(Records excerpted from a collection)
════

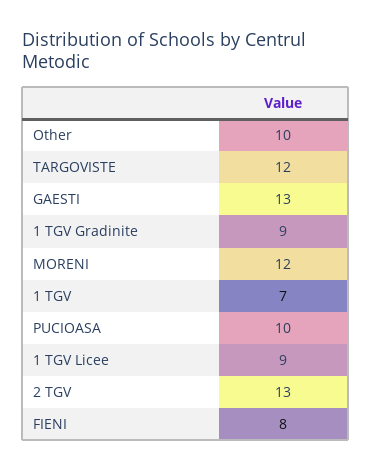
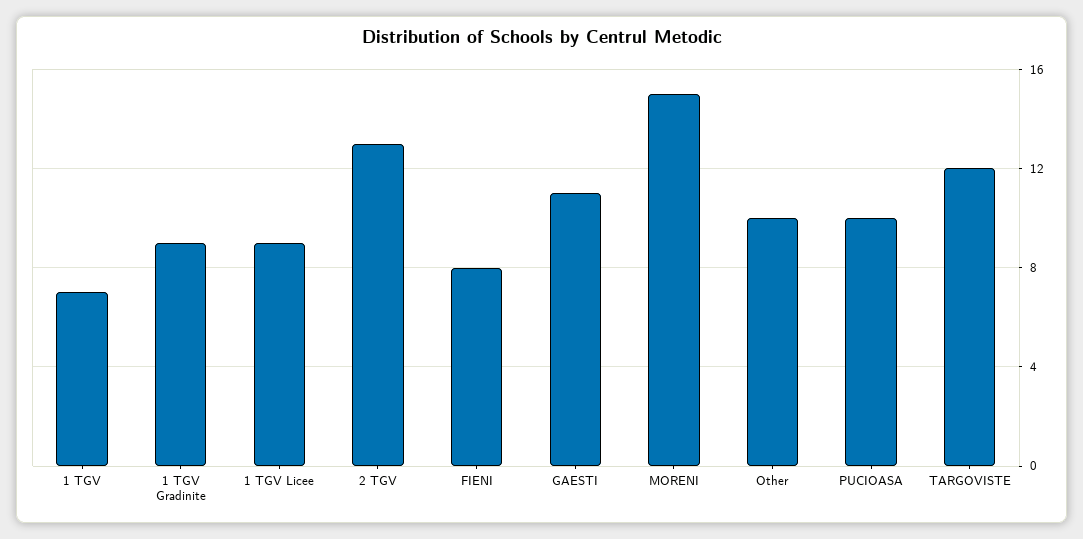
  {
    "Other": 10,
    "TARGOVISTE": 12,
-   "GAESTI": 13,
+   "GAESTI": 11,
    "1 TGV Gradinite": 9,
-   "MORENI": 12,
+   "MORENI": 15,
    "1 TGV": 7,
    "PUCIOASA": 10,
    "1 TGV Licee": 9,
    "2 TGV": 13,
    "FIENI": 8
  }

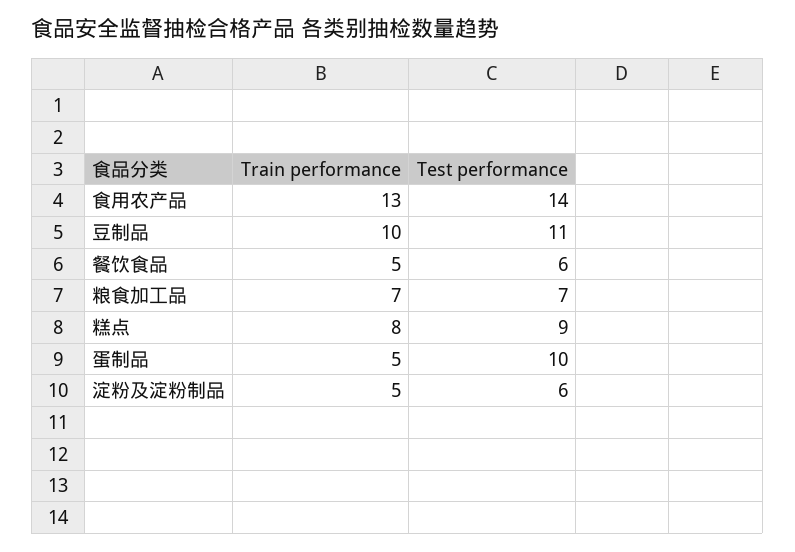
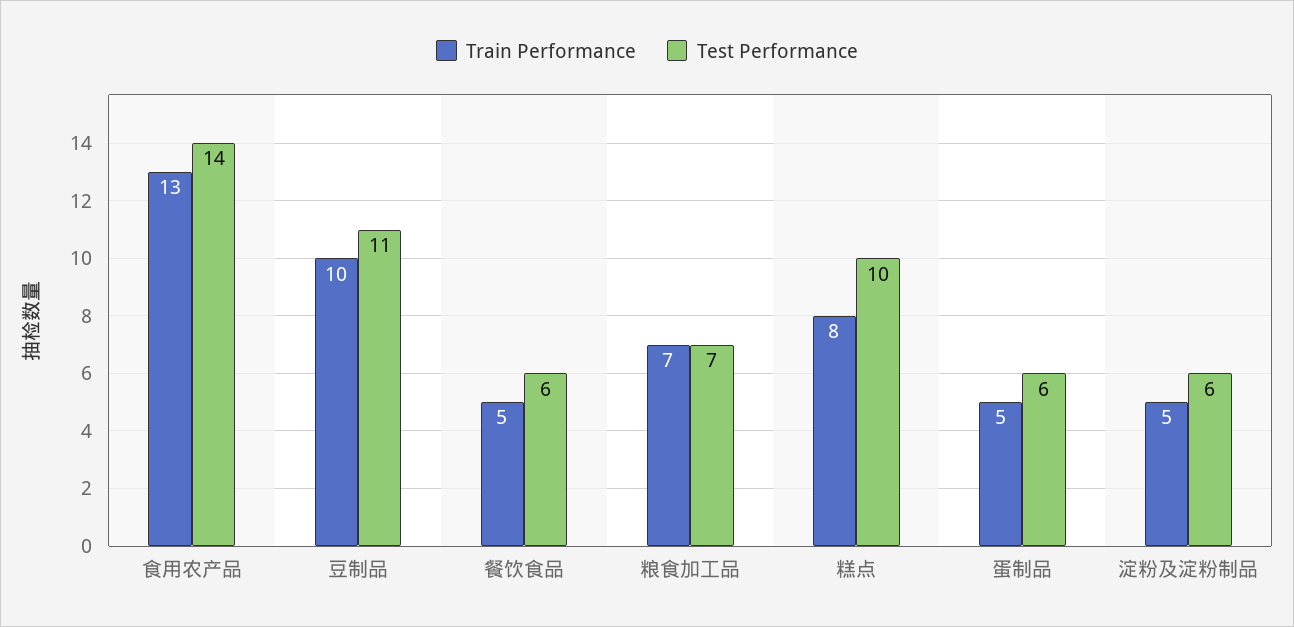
  {
    "Train performance": {
      "食用农产品": 13,
      "豆制品": 10,
      "餐饮食品": 5,
      "粮食加工品": 7,
      "糕点": 8,
      "蛋制品": 5,
      "淀粉及淀粉制品": 5
    },
    "Test performance": {
      "食用农产品": 14,
      "豆制品": 11,
      "餐饮食品": 6,
      "粮食加工品": 7,
-     "糕点": 9,
+     "糕点": 10,
-     "蛋制品": 10,
+     "蛋制品": 6,
      "淀粉及淀粉制品": 6
    }
  }

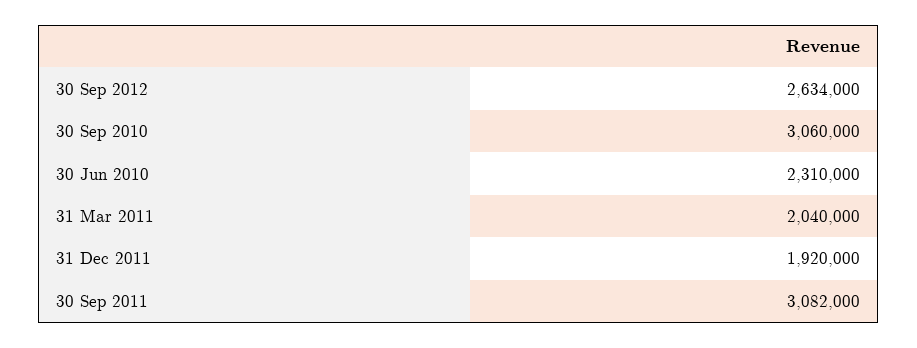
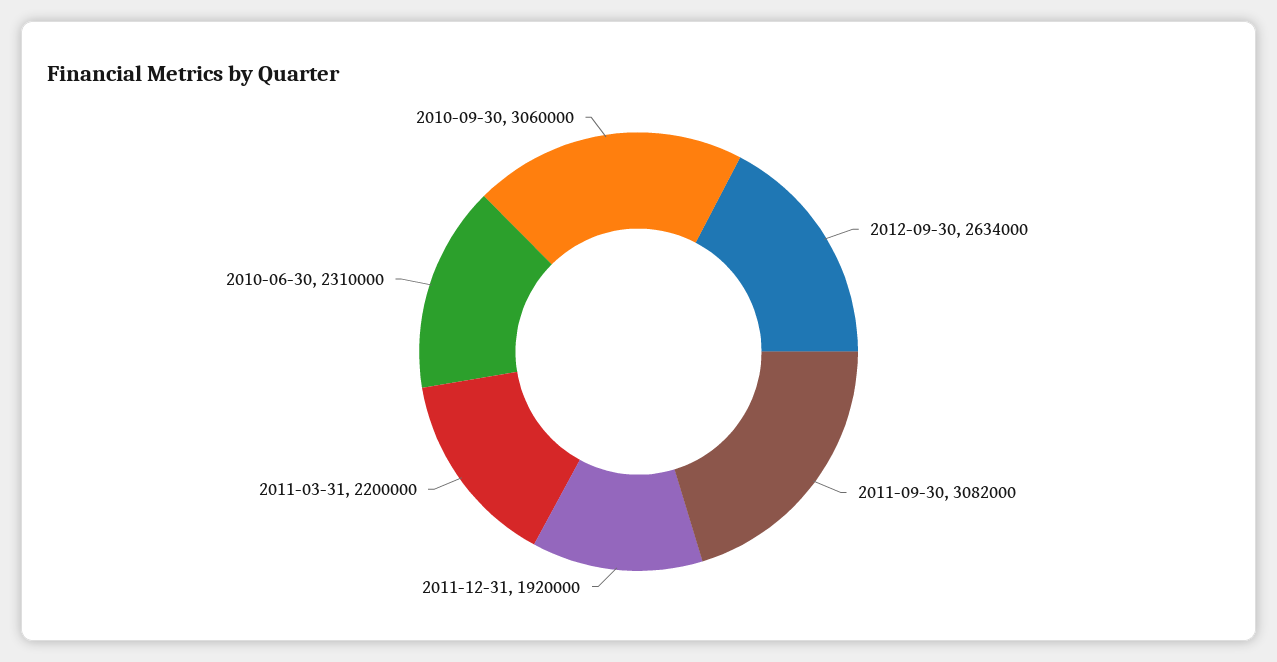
  {
    "30 Sep 2012": 2634000,
    "30 Sep 2010": 3060000,
    "30 Jun 2010": 2310000,
-   "31 Mar 2011": 2040000,
+   "31 Mar 2011": 2200000,
    "31 Dec 2011": 1920000,
    "30 Sep 2011": 3082000
  }

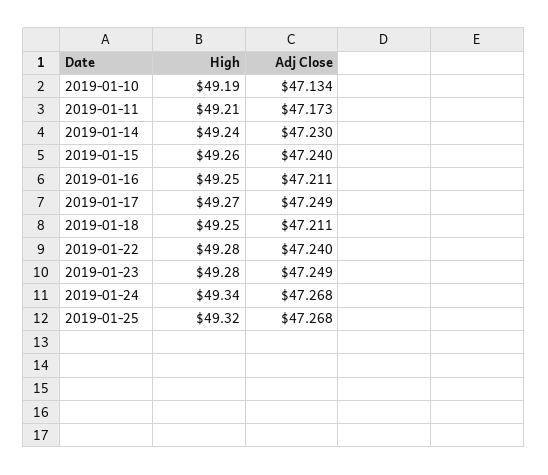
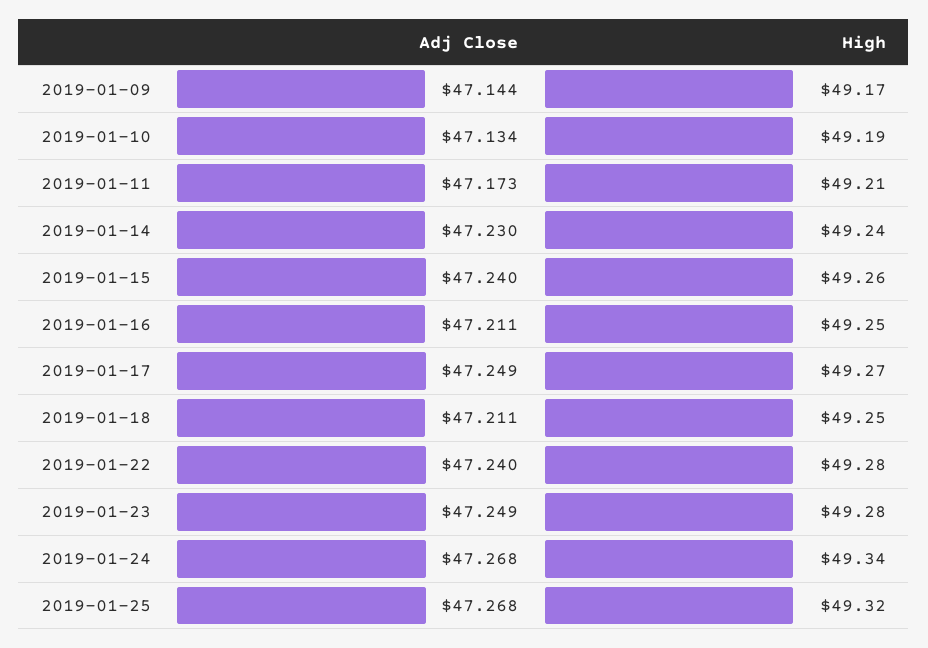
  {
    "High": {
      "2019-01-10": 49.19,
      "2019-01-11": 49.21,
      "2019-01-14": 49.24,
      "2019-01-15": 49.26,
      "2019-01-16": 49.25,
      "2019-01-17": 49.27,
      "2019-01-18": 49.25,
      "2019-01-22": 49.28,
      "2019-01-23": 49.28,
      "2019-01-24": 49.34,
-     "2019-01-25": 49.32
+     "2019-01-25": 49.32,
+     "2019-01-09": 49.17
    },
    "Adj Close": {
      "2019-01-10": 47.134,
      "2019-01-11": 47.173,
      "2019-01-14": 47.23,
      "2019-01-15": 47.24,
      "2019-01-16": 47.211,
      "2019-01-17": 47.249,
      "2019-01-18": 47.211,
      "2019-01-22": 47.24,
      "2019-01-23": 47.249,
      "2019-01-24": 47.268,
-     "2019-01-25": 47.268
+     "2019-01-25": 47.268,
+     "2019-01-09": 47.144
    }
  }

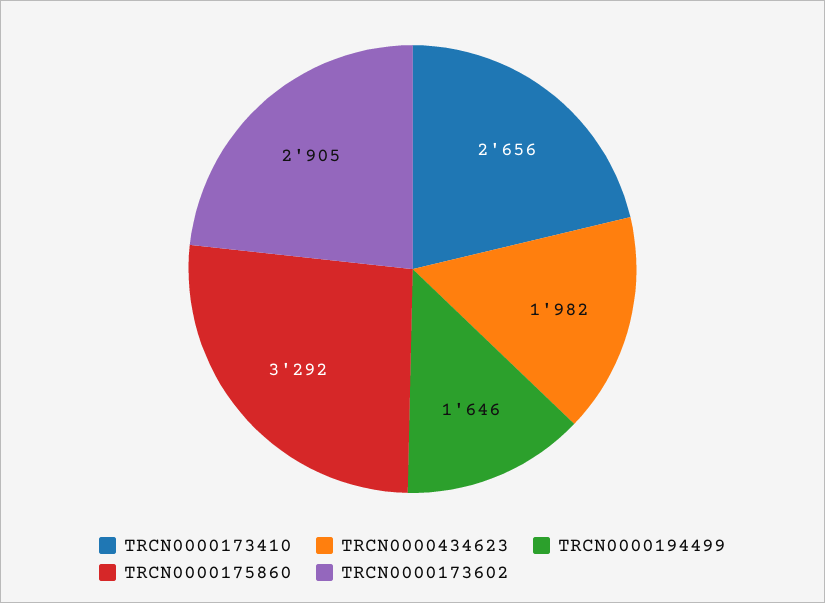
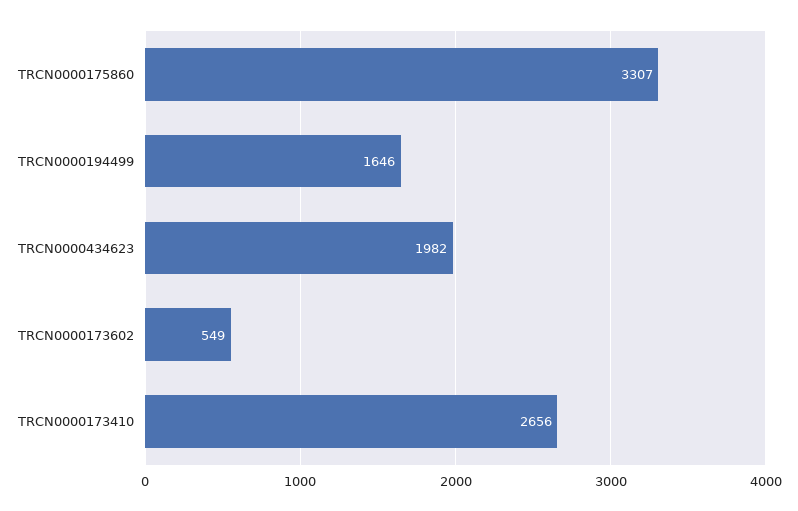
  {
    "TRCN0000173410": 2656,
    "TRCN0000434623": 1982,
    "TRCN0000194499": 1646,
-   "TRCN0000175860": 3292,
+   "TRCN0000175860": 3307,
-   "TRCN0000173602": 2905
+   "TRCN0000173602": 549
  }

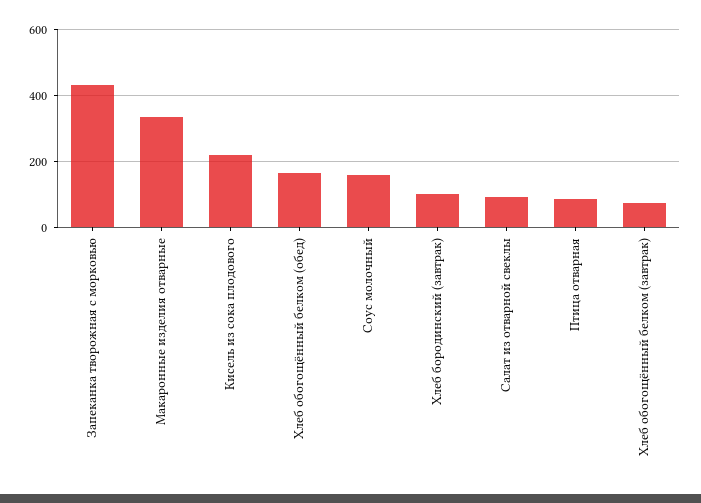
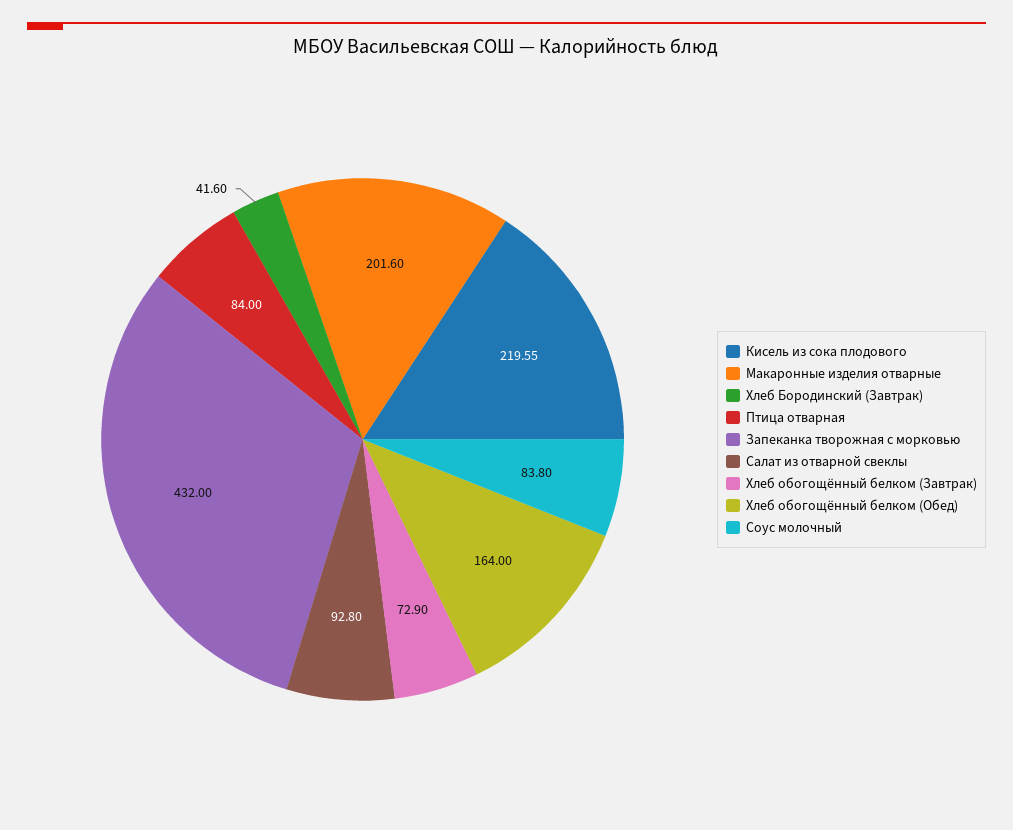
  {
    "Запеканка творожная с морковью": 432,
-   "Макаронные изделия отварные": 340,
+   "Макаронные изделия отварные": 201.6,
    "Кисель из сока плодового": 219.55,
    "Хлеб обогощённый белком (обед)": 164,
-   "Соус молочный": 160,
+   "Соус молочный": 83.8,
-   "Хлеб бородинский (завтрак)": 100,
+   "Хлеб бородинский (завтрак)": 41.6,
    "Салат из отварной свеклы": 92.8,
    "Птица отварная": 84,
    "Хлеб обогощённый белком (завтрак)": 72.9
  }

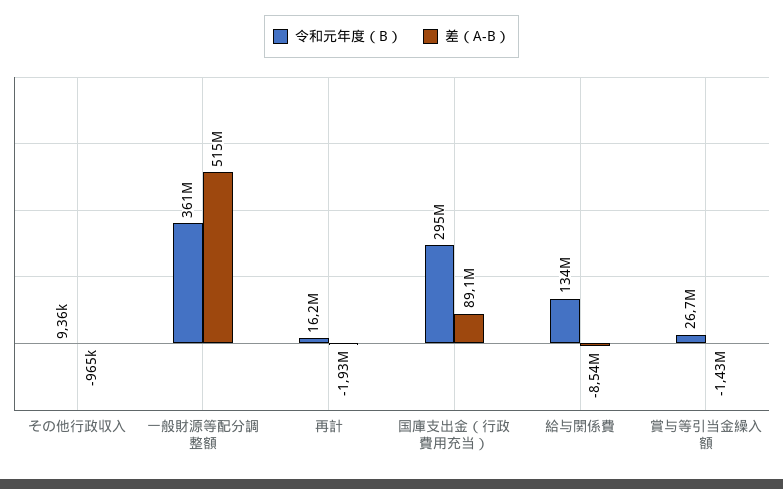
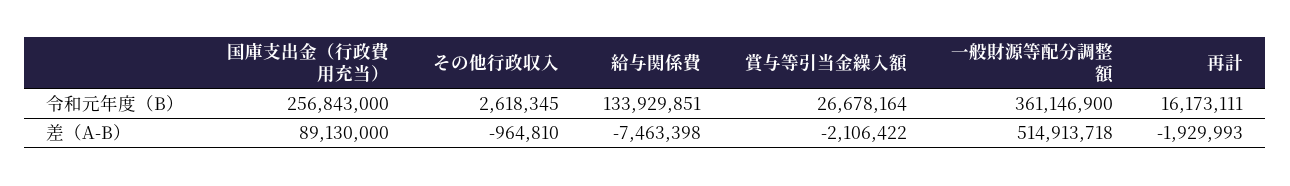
  {
    "令和元年度（B）": {
-     "その他行政収入": 9360,
+     "その他行政収入": 2618345,
      "一般財源等配分調整額": 361146900,
      "再計": 16173111,
-     "国庫支出金（行政費用充当）": 295000000,
+     "国庫支出金（行政費用充当）": 256843000,
      "給与関係費": 133929851,
      "賞与等引当金繰入額": 26678164
    },
    "差（A-B）": {
      "その他行政収入": -964810,
      "一般財源等配分調整額": 514913718,
      "再計": -1929993,
      "国庫支出金（行政費用充当）": 89130000,
-     "給与関係費": -8540000,
+     "給与関係費": -7463398,
-     "賞与等引当金繰入額": -1430000
+     "賞与等引当金繰入額": -2106422
    }
  }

════

Task item —
Look through the entries above and find each line where the word "performance" occurs; copy those lines.

Response to this exercise —
    "Train performance": {
    "Test performance": {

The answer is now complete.